Les neiges de Toula
L’introduction est aisée certes, et encore plus lorsqu’on apprend que l’auteur de cette épopée a lui aussi des origines russes et en particulier aristocratiques.
Bien sûr les trajectoires de Serguei et de Jean-Baptiste sont loin l’une de l’autre. Serguei vit sous le règne du tsar Alexandre II dans les années 1860 tandis que son auteur suit sa route en France entre terres dauphinoise et parisienne.
Pour Serguei, tout commence lorsqu’il tombe sous le charme de la jolie Tatiana. Mais celle-ci ne fait pas partie de la noblesse dominante et, pour ne pas perdre son amour tout neuf, le jeune homme se voit obligé d’abandonner le domaine familial et son statut d’héritier de l’armurerie paternelle pour fuir à Saint-Pétersbourg.

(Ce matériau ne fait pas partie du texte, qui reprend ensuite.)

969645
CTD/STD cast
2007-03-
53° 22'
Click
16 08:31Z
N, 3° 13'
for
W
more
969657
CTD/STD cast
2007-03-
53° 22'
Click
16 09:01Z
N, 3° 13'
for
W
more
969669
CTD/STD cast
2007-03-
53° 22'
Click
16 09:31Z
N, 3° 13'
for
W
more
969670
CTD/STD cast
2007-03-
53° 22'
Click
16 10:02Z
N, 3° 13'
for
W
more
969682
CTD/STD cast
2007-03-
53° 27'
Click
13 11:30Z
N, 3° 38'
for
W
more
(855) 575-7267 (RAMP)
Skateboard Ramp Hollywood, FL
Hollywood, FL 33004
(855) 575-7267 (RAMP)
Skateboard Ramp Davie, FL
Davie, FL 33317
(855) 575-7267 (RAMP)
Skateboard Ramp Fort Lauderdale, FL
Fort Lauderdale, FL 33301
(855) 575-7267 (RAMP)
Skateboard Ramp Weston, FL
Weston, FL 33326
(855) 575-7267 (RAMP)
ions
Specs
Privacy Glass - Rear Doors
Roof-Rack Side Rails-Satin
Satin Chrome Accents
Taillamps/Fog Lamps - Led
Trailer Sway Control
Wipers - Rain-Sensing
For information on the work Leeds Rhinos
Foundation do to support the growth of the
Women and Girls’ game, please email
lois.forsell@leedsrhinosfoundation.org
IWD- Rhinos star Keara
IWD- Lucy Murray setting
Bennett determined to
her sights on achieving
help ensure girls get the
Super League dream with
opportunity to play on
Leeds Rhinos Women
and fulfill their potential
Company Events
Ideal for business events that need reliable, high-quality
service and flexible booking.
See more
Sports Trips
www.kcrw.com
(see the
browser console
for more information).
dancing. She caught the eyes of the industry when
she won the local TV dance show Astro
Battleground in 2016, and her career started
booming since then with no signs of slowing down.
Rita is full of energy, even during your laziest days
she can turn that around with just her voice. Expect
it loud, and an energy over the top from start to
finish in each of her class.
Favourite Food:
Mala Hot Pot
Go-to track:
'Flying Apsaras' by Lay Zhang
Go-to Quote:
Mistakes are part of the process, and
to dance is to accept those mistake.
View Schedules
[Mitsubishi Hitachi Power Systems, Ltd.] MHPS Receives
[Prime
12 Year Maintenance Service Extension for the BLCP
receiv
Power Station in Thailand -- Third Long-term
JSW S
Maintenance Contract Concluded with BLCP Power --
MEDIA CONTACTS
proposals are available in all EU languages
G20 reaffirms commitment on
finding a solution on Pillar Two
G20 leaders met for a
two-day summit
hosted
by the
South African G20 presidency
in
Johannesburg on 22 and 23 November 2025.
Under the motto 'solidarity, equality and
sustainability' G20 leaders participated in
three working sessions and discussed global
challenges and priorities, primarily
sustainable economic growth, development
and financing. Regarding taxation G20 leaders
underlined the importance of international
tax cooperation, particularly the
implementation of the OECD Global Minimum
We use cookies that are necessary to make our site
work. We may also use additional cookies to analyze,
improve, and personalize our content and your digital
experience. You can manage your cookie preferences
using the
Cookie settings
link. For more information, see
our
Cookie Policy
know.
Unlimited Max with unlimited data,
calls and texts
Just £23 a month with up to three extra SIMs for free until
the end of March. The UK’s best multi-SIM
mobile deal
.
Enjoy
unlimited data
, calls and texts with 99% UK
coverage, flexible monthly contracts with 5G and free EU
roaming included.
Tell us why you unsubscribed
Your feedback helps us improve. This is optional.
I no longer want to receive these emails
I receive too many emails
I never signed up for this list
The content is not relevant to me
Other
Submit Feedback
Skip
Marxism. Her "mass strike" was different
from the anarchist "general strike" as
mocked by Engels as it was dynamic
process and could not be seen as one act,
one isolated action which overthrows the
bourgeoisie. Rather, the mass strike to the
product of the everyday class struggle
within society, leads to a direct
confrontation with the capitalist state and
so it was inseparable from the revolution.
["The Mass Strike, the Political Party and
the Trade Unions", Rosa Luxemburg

Là il s’engage dans l’armée mais pas pour longtemps hélas ! Contraint de fuir à nouveau pour avoir provoqué son congénère et prince Mirnov en duel, il se fait enrôler dans les services secrets du tsar et doit infiltrer un dangereux groupe de terroristes. Tout se complique encore pour le vaillant Serguei lorsque son infiltration le met en contact avec la belle Olga Dementieva, redoutable terroriste révolutionnaire qui ne recule devant absolument rien. Tous les ingrédients se trouvent alors ici réunis pour permettre à Jean-Baptiste Bester de nous offrir un roman au souffle épique et héroïque de belle qualité littéraire et nous faire vivre une destinée hors du commun.
Jouant sur tous les fronts du récit, oscillant entre les souvenirs évoqués par un Serguei âgé faisant le point sur les évènements successifs qui ont jalonné sa vie, l’humour salvateur venant soudain alléger une situation trop grave voire dramatique, alternant les rythmes tantôt romancés, tantôt d’un réalisme effrayant, l’auteur nous livre ici un roman couvrant les années qui ont précédé la grande révolution russe de 1917. S’appuyant sur de solides recherches documentaires, ne faisant aucun cadeau sur les réalités d’un empire au plus fort de sa supériorité et qui s’obstine à ne pas voir la misère devant sa porte, ne nous faisant grâce d’aucune cruauté générée pour « la cause » révolutionnaire, Jean-Baptiste Bester se fait aussi un malin plaisir à nous mettre en présence de personnages hors du commun, dotés de caractères bien trempés, et qui évoluent dans des paysages qui n’ont de paradisiaques que leurs descriptions. Une grande et belle saga à dévorer très vite.